第22話 フランケンシュタイン(メアリー・シェリー作)

書かせていただきます。


【簡単な作品紹介】

有名な、フランケンシュタインの怪物が出てくる話。ハロウィンの仮装で着る人は必ずいるし、映画にもなっているから、怪物の姿を知らない人はいないと思う。

けれど怪物の知名度ばかりが先行していて、物語そのものを読んだことのある人はあまりいないはずだ。

それは悲しいので、今回この場でご紹介。


【数行で読める、あらすじ】

ヴィクター・フランケンシュタインは、大学でヴァルトマン教授に出会って弟子になり、解剖学を研究する。

フランケンシュタインは、物体に生命を与える研究を行い、怪物を作り出したが、怪物は一人でに動き出して、そのまま失踪する。

その後、怪物はフランケンシュタインの弟のウィリアムを殺害。フランケンシュタインが動機を怪物に尋ねると、『復讐だ』と言う意味合いのことを話す。

怪物は、自分のために伴侶の女を創造したら二度と姿は見せない、と言うので、フランケンシュタインは条件を飲む。

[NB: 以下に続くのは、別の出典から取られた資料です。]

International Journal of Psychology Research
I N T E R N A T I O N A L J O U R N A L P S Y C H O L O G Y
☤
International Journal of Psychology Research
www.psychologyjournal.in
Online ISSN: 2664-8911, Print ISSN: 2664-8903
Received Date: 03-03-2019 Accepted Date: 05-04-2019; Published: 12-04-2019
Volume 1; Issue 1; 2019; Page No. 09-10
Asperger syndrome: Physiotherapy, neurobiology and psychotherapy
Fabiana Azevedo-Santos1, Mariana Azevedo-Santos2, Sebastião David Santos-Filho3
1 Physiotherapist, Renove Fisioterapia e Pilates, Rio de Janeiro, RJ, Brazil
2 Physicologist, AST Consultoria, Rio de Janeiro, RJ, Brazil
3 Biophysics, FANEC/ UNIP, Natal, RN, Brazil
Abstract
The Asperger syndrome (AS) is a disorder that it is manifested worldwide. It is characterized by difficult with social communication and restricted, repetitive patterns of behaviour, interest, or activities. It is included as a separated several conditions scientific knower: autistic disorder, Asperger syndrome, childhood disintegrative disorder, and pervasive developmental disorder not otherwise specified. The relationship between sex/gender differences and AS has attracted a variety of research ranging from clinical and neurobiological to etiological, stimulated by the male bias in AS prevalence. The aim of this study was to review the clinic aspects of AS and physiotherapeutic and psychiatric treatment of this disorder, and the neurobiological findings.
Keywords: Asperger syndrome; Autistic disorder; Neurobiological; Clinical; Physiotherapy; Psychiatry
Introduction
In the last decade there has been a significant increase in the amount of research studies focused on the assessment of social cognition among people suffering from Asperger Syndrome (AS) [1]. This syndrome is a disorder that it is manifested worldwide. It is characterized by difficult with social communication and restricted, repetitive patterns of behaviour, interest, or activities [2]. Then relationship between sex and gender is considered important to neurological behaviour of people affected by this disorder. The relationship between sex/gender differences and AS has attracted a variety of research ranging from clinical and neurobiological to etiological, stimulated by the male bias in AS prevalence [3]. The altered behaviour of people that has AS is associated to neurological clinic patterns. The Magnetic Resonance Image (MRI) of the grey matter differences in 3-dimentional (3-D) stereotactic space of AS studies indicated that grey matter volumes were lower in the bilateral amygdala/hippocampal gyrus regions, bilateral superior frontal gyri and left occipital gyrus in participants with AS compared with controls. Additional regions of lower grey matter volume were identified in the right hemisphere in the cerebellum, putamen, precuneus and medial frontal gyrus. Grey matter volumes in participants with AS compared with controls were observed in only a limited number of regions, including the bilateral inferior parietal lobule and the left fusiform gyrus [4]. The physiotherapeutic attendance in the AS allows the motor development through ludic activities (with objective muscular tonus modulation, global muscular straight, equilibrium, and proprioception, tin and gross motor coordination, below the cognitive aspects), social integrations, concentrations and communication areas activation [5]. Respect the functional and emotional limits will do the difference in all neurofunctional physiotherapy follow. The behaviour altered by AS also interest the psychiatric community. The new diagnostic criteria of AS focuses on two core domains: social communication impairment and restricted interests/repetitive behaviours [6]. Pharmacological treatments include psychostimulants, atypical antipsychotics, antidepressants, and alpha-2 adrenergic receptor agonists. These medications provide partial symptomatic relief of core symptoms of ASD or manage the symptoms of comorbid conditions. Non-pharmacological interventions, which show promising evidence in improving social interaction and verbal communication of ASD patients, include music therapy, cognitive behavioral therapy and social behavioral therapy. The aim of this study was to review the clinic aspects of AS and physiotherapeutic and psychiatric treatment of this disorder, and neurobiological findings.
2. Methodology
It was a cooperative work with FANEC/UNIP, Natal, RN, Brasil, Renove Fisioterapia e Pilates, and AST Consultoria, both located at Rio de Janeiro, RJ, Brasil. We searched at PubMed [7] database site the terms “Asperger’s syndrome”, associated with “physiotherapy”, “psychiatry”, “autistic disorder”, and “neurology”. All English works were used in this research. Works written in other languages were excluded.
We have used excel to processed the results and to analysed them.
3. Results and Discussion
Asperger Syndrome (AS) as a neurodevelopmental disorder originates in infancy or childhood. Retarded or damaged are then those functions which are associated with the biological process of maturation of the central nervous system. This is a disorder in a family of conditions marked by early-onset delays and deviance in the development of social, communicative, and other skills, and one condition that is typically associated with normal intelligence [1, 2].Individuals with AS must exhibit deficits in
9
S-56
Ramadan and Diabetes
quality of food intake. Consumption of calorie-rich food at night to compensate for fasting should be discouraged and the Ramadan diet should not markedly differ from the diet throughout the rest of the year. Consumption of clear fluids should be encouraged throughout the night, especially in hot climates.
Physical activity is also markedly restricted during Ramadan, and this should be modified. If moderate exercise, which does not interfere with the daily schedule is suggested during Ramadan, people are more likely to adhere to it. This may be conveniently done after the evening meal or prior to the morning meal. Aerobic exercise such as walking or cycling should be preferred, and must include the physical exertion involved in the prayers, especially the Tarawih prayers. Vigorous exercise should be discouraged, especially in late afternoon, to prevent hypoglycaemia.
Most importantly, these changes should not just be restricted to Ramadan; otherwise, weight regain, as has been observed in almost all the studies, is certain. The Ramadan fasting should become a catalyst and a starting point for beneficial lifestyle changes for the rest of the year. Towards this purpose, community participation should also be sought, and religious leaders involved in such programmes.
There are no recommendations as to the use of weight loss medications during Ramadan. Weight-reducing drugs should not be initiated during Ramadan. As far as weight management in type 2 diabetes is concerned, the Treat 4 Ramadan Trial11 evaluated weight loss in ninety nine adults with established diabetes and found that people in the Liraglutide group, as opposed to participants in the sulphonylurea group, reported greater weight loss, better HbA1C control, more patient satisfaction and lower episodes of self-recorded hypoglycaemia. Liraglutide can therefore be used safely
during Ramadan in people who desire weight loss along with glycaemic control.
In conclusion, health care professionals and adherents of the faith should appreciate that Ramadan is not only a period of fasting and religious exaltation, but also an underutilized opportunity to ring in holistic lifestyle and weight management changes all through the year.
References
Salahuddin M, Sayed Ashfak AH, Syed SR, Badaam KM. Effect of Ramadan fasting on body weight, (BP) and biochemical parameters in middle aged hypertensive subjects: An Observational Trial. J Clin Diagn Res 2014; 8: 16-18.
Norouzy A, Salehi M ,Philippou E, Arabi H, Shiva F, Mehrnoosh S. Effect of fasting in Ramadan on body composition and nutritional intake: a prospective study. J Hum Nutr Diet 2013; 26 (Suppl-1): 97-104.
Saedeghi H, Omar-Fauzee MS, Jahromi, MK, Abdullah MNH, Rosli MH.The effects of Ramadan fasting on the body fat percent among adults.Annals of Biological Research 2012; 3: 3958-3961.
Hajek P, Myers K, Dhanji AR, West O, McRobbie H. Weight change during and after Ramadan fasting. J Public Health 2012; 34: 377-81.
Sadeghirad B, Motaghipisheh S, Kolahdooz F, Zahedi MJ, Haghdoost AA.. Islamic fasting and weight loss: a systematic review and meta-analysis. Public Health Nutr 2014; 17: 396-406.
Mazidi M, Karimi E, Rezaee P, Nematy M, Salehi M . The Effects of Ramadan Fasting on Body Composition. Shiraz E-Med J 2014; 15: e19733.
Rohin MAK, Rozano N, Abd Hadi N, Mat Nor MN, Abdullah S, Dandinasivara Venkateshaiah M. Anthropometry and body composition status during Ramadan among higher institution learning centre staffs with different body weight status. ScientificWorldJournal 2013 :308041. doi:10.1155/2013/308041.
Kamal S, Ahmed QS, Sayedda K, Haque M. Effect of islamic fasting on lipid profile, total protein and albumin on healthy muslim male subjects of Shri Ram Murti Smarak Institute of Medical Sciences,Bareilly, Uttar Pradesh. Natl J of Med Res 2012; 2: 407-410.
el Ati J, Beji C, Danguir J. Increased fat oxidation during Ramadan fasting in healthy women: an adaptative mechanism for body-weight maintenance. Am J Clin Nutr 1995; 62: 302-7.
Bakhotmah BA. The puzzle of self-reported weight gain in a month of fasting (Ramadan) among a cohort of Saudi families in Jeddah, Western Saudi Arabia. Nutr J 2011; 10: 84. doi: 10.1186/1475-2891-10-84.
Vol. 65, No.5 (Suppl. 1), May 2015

が、フランケンシュタインは約束を守らなかった。すると怪物は怒り、フランケンシュタインの妻であるエリザベスを殺す。

これを逆恨みしたフランケンシュタインは、怪物を殺すために復讐の旅に出るのだった。



【作品の特徴】

フランケンシュタインが語った話を、ロバートという人物が聞いて手紙に書いた、という形式の一人称。


作品のジャンルはホラーと言って良いけれど、怖さよりも悲劇性の方が強い作品かな。


作中に出てくる怪物は、けっこう理知的で話が通じる相手なので、そんなに怖くない。殺人を犯しているとはいえ、きちんと理由があるので、怪物に同情することはあっても、怒りや恐怖は湧かないと思う。


むしろ酷いのは、怪物を作ったフランケンシュタインの方だろう。


特に理由もなく、興味本位で怪物を使った挙句、何も証拠がないのに怪物がウィリアムを殺したと信じたり、怪物との約束を一方的に破ったりしている。


そのくせ、怪物が約束が違うと怒ってフランケンシュタインの妻を殺したら、フランケンシュタインは自分の悪事を棚に上げて怪物を恨み、復讐しようとするのだから、救いようがない。


総じて、フランケンシュタインのマッドサイエンティストっぷりが強調されていて、怪物は悲劇的な人物として書かれている。


これは怪物を恐ろしい存在として書きがちなホラー作品としては異色で、面白い読み味を生んでいる、と言えるだろう。


【作品の見どころ】


やはりフランケンシュタインの怪物は、見どころとして外せない。

ドラキュラや狼男と並ぶ、定番の古典的モンスターだ。

人造人間というアイデアは、後世のフィクションに影響を与えてもいて、古典としての価値は極めて高い。


作品のテーマとしても、興味本位で怪物を作ってはいけないとか、人を見た目で判断してはいけないとか、現代にも通じる倫理の問題提起をしていて、古びていない。


古い作品なので読み難いところはあるものの、現代でも読む価値は十分にあると言える。


興味のある人は、手に取って見てはいかがだろうか。


【終わりに】

今日の解説は、こんなところかな。異論や反論や要望があれば、感想に書いてね。加筆修正しますよ。


ちなみに、記事の内容や、取り上げる作品は、私の独断と偏見が強いので、あしからず。


それじゃ、今回はこんなところで、さよなら、さよなら、さよなら。